The following morning, we all walked into the hospital together and stayed in the waiting room while labor started. She continued to keep us updated as things slowly progressed. In the late afternoon, the doctor came to tell us we had time, so we decided to leave and went to the zoo to keep our minds off things. While at the zoo, we got a text that things were starting to move faster, so we went to the hotel to shower and change. We got back to the hospital in the early evening, and not long after we returned, a nurse came and brought us to our room. It was finally happening! Only moments later, the nurse brought us our daughter, Emerysn Gray.
Our First Memories
Emersyn was perfect. Her birthmother had chosen not to hold her, and Emersyn spent the entire time in the hospital with us. Her birthfather’s mother did come to meet her and had the chance to hold her and take some photos.

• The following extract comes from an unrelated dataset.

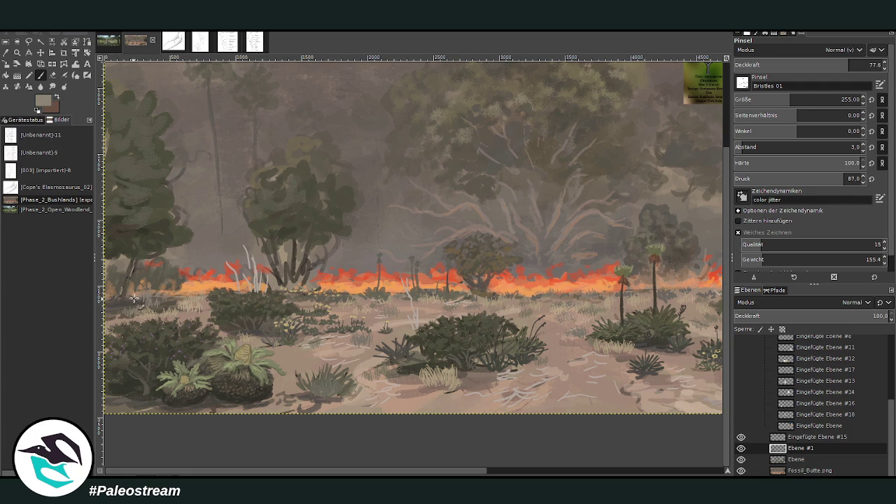
pyautogui.keyDown('ctrl'); pyautogui.click(652, 281); pyautogui.keyUp('ctrl')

While in the hospital, we texted regularly with Emersyn’s birthmother, even though she was right down the hall. She continued to ask how we were doing, and we made sure she was feeling all right as well. When it was time for her to discharge, we left Emersyn with the nurses and walked her birthparents out to their car. They were able to give a play by play of Emersyn’s delivery, and we’re so thankful we have their memories of that moment to share with Emersyn in the future.

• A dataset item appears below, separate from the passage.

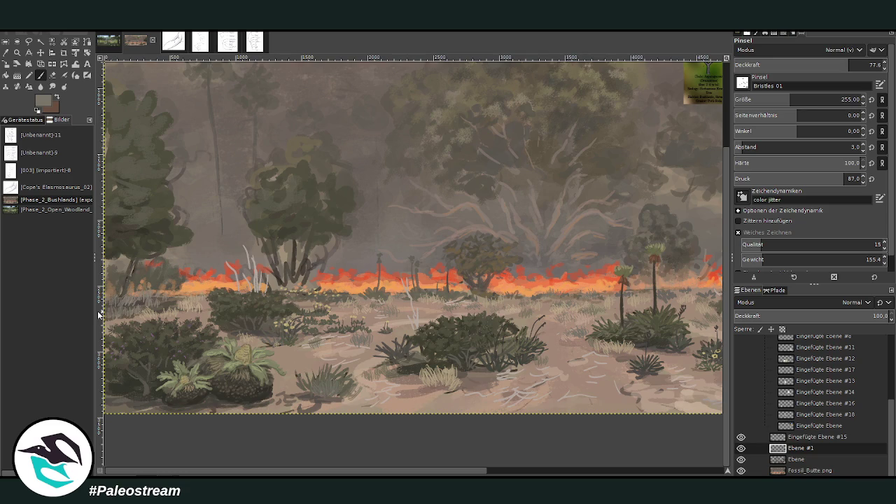
# Step: Zoom out, then zoom so the whole painting fills the window
pyautogui.press('minus')
pyautogui.press('minus')
pyautogui.press('z')
pyautogui.moveTo(320, 180); pyautogui.dragTo(476, 292)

Our stay in Emersyn’s birth state was short. Her birthfather had signed over his rights prior to her being born, which meant we did not have to comply with ICPC. Four days after her birth, her birthmother went to sign her surrender. It broke our hearts to know that she went to do this alone, such a mature young mother choosing the best life for her child. We wished we could have been there to support her at that moment.
In our first days home with Emerysn, we spoke with her birthmother almost daily. We continued to care about her recovery and how she was feeling. Coming into the adoption, her birthmother had asked for a closed adoption, which we were willing to respect. Not long after our connection, she asked to have more of an open adoption but on her terms. We told her we were happy to talk to her about anything and everything about Emersyn when she was ready. We know it will take time before she’s ready to receive regular updates, and we are grateful for the ones she has asked for already. It’s a delicate line we walk as Emersyn’s parents, making sure her birthmother has access to updates without overwhelming her. We know that with time, she will feel more comfortable.
When comparing the two adoption opportunities we had with LifeLong, we can now see Emersyn and her birthparents were meant for us. After our first disruption, we were crushed. We knew it was out of the birthmother’s control, but that didn’t stop us from feeling sad. We had prepared a nursery and gotten some baby clothes and were so close to becoming moms. With so little control over the process, we had to learn quickly to let go and trust the process. It wasn’t always easy, but it was divine timing that brought us to Emersyn and her birthparents.